Estratto del documento:
::::::::

Chiaramente queste iniziative conducono ad una maggiore conoscenza reciproca e promuovono un crescente rispetto sia per quanto abbiamo in comune sia per ciò che comprendiamo in maniera differente. Pertanto, esse dovrebbero indurre Cristiani e Musulmani a sondare ancor più profondamente l’essenziale rapporto fra Dio ed il suo mondo, così che insieme possiamo darci da fare perché la società si accordi armoniosamente con l’ordine divino. A tale riguardo, la collaborazione realizzata qui in Giordania costituisce un esempio incoraggiante e persuasivo per la regione, in realtà anzi per il mondo, del contributo positivo e creativo che la religione può e deve dare alla società civile.

::::::::

Dati del testo estratto dalla pagina:
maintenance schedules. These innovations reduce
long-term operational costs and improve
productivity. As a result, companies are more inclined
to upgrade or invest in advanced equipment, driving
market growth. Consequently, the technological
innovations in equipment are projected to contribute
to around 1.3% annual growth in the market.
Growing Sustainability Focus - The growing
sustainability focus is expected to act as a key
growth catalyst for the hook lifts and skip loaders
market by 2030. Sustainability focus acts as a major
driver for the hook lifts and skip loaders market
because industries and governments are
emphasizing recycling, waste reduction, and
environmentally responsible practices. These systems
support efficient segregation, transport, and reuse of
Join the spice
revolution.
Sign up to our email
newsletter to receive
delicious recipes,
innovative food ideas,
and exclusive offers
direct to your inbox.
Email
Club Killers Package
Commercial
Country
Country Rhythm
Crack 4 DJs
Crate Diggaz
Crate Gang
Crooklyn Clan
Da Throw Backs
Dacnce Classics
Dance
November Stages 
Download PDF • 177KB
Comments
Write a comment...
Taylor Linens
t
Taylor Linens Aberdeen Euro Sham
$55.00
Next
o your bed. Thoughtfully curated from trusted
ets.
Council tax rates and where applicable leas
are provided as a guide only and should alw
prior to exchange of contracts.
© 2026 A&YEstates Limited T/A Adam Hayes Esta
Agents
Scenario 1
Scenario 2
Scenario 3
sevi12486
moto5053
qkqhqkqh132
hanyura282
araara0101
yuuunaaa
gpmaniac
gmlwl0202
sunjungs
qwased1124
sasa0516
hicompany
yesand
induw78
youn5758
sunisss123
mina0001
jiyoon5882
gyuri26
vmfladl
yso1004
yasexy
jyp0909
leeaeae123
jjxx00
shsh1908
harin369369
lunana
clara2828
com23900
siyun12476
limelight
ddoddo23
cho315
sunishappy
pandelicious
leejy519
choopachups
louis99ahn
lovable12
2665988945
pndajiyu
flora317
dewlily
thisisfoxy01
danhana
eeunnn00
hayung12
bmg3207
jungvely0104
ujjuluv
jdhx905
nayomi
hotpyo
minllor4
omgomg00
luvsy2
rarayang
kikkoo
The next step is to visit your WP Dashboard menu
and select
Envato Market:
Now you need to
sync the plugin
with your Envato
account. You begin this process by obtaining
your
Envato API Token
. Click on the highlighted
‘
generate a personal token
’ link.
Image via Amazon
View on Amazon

::::::::

Compiti da svolgere:
• A. Nel brano sul rapporto tra cristiani e musulmani, di che cosa è un esempio incoraggiante e persuasivo la collaborazione realizzata in Giordania?
• B. Estrai dal brano sul rapporto tra cristiani e musulmani il passo che comincia con "Chiaramente queste iniziative" e prosegue fino a "alla società civile.", copiandolo parola per parola.

Risultati attesi:
• A. Del contributo positivo e creativo che la religione può e deve dare alla società civile.

• B.
Chiaramente queste iniziative conducono ad una maggiore conoscenza reciproca e promuovono un crescente rispetto sia per quanto abbiamo in comune sia per ciò che comprendiamo in maniera differente. Pertanto, esse dovrebbero indurre Cristiani e Musulmani a sondare ancor più profondamente l’essenziale rapporto fra Dio ed il suo mondo, così che insieme possiamo darci da fare perché la società si accordi armoniosamente con l’ordine divino. A tale riguardo, la collaborazione realizzata qui in Giordania costituisce un esempio incoraggiante e persuasivo per la regione, in realtà anzi per il mondo, del contributo positivo e creativo che la religione può e deve dare alla società civile.